# Spinach?



## bamafan2112 (Sep 11, 2008)

Can hedgies eat spinach as a treat? Tried to dig up info for this on the site but couldn't find anything. If anyone can let me know I'd appreciate it!


----------



## funkybee (Mar 27, 2009)

ya I'd like to know if its ok to, seems like it would be but I'm not sure cause there doesn't seem to be any info on it


----------



## gyaku (Jul 9, 2009)

I don't know about that one, my guess is no for the same reason as letuce, though I think this is something Nancy should take a look at.


----------



## LizardGirl (Aug 25, 2008)

It should be fine, if your hedgie will eat it.  Most won't eat greens. If you do offer it don't give too much, it has a lot of water in it (like lettuce).


----------



## Shelbys Mom (Mar 27, 2009)

I've never been able to find any info on Spinach either, I would also like to know if it is safe.
I know Vander will eat it ever so often. 
I eat baby spinach so I cut up one leaf and gave one to each of them and Vander was the only one who ate it.


----------



## HedgeMom (Nov 7, 2008)

There is no reason to not offer fresh spinach, other than you're liable to end up with a green hedgehog from annointing. Avoid canned spinach because the sodium is too high.


----------



## Shelbys Mom (Mar 27, 2009)

Thanks HedgeMom.
I only feed and eat fresh spinach (I can't stand the canned stuff).


----------



## mommyofmany (Aug 7, 2009)

Spinach is full of lots of vitamins, unlike lettuce.
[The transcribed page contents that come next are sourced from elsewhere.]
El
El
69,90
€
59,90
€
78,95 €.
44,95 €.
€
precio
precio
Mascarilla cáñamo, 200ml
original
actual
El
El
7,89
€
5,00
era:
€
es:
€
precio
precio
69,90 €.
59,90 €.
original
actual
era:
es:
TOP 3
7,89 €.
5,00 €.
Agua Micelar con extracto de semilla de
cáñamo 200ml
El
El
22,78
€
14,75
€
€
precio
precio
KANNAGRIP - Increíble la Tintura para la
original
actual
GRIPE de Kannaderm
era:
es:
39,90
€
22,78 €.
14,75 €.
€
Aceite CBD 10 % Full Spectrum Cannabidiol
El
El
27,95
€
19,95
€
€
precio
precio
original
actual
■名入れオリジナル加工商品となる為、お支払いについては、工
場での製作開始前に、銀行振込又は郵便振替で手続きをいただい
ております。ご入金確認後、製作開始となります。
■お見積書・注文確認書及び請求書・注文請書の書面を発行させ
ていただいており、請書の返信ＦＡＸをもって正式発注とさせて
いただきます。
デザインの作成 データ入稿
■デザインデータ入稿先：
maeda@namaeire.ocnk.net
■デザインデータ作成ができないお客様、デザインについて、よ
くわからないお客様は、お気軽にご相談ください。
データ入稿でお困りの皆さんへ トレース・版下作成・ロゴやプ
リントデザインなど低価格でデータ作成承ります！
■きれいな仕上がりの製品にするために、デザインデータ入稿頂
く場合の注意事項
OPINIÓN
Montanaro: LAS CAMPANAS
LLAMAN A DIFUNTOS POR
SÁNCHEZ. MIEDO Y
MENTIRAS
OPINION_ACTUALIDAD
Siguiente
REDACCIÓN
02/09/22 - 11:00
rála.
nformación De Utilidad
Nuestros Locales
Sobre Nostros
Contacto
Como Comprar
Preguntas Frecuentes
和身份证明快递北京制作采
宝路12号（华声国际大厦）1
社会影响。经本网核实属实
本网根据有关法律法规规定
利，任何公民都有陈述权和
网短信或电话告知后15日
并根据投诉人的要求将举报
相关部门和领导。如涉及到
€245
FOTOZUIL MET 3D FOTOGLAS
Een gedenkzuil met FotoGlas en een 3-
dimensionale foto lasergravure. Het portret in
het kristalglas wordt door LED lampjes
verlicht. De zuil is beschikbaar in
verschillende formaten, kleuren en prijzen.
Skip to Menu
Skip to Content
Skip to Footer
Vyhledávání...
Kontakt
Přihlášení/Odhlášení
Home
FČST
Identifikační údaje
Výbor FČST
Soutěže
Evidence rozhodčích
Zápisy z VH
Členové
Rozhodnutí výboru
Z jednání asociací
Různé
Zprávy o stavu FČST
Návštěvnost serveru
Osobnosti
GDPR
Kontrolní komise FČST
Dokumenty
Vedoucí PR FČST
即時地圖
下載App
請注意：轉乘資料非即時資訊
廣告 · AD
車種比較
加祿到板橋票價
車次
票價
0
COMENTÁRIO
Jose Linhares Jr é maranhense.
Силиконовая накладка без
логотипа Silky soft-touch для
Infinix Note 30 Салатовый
I feed it to my gliders.  It's got lots of calcium in it too.  I can't imagine why it would possibly be bad for hedgies(except for the green hedgie thing, lol).


----------



## Kalandra (Aug 25, 2008)

My dear sweet Rosie, who will eat just about anything I give her, likes her spinach to be cooked/steamed.


----------



## HedgeMom (Nov 7, 2008)

Kalandra said:


> My dear sweet Rosie, who will eat just about anything I give her, likes her spinach to be cooked/steamed.


With a sprinkle of bacon and balsamic vinegar? Yum...


----------